Indore: Renowned water conservationist Rajendra Singh on Sunday described the death of at least six persons due to contaminated drinking water in Indore as a "system-created disaster" and alleged that corruption lay at the root of the tragedy.
If such a tragedy can occur in the country's cleanest city, it shows how serious would the condition of drinking water supply systems in other cities, said Singh, a Ramon Magsaysay Award winner and widely hailed as 'waterman of India'.
Civic officials have said a leakage was found in the main drinking water supply pipeline near a police outpost in the Bhagirthpura area, at a spot over which a toilet has been constructed. They claimed that the drinking water got contaminated due to this leakage.
"Indore's contaminated drinking water crisis is a system-created disaster. To save money, contractors lay drinking water pipelines close to drainage lines. Corruption has ruined the entire system. The Indore tragedy is the result of this corrupt system," Singh claimed.
Indore depends on the Narmada river for its water needs. Through pipelines laid by the municipal corporation, water from the Narmada is brought to Indore from Jalud in neighbouring Khargone district, located 80 km away, and supplied to households.
Water is supplied through tap connections on alternate days in Indore, which is called the commercial capital of Madhya Pradesh.

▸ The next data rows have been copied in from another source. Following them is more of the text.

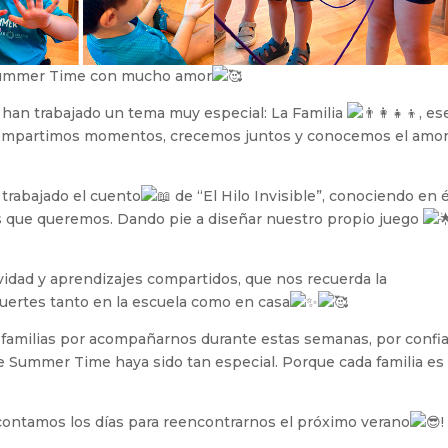
 Summer Time con mucho amor
s han trabajado un tema muy especial: La Familia
, es
compartimos momentos, crecemos juntos y conocemos el amo
trabajado el cuento
de “El Hilo Invisible”, conociendo en é
s que queremos. Dando pie a diseñar nuestro propio juego
tividad y aprendizajes compartidos, que nos recuerda la
uertes tanto en la escuela como en casa
 familias por acompañarnos durante estas semanas, por confia
e Summer Time haya sido tan especial. Porque cada familia es
ontamos los días para reencontrarnos el próximo verano
!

"The year-on-year decline in groundwater levels in Indore is the most worrying. I visited Indore for the first time in 1992. Even then, I had asked how long the city would depend on water from the Narmada river?" Singh said.
If the city has continued to rely on the Narmada water even after so many years, it means that people in the government system did not want to create a responsible water management mechanism, he claimed. A large amount of money is lost to corruption in the project to bring Narmada water to Indore from 80 kilometres away, the conservationist charged.